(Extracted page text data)
----------
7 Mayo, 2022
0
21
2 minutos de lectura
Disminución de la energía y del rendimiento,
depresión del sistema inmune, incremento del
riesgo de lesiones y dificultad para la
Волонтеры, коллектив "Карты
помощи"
----------
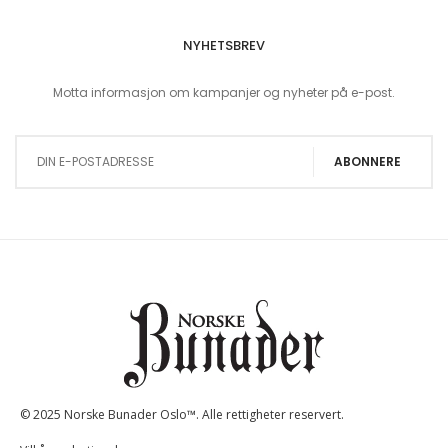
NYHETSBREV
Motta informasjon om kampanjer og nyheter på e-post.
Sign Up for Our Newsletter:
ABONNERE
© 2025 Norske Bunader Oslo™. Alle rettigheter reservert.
----------
Task instructions:
Pull out every line above that contains the word "inmune", matching its case exactly.

Solution for this problem:
depresión del sistema inmune, incremento del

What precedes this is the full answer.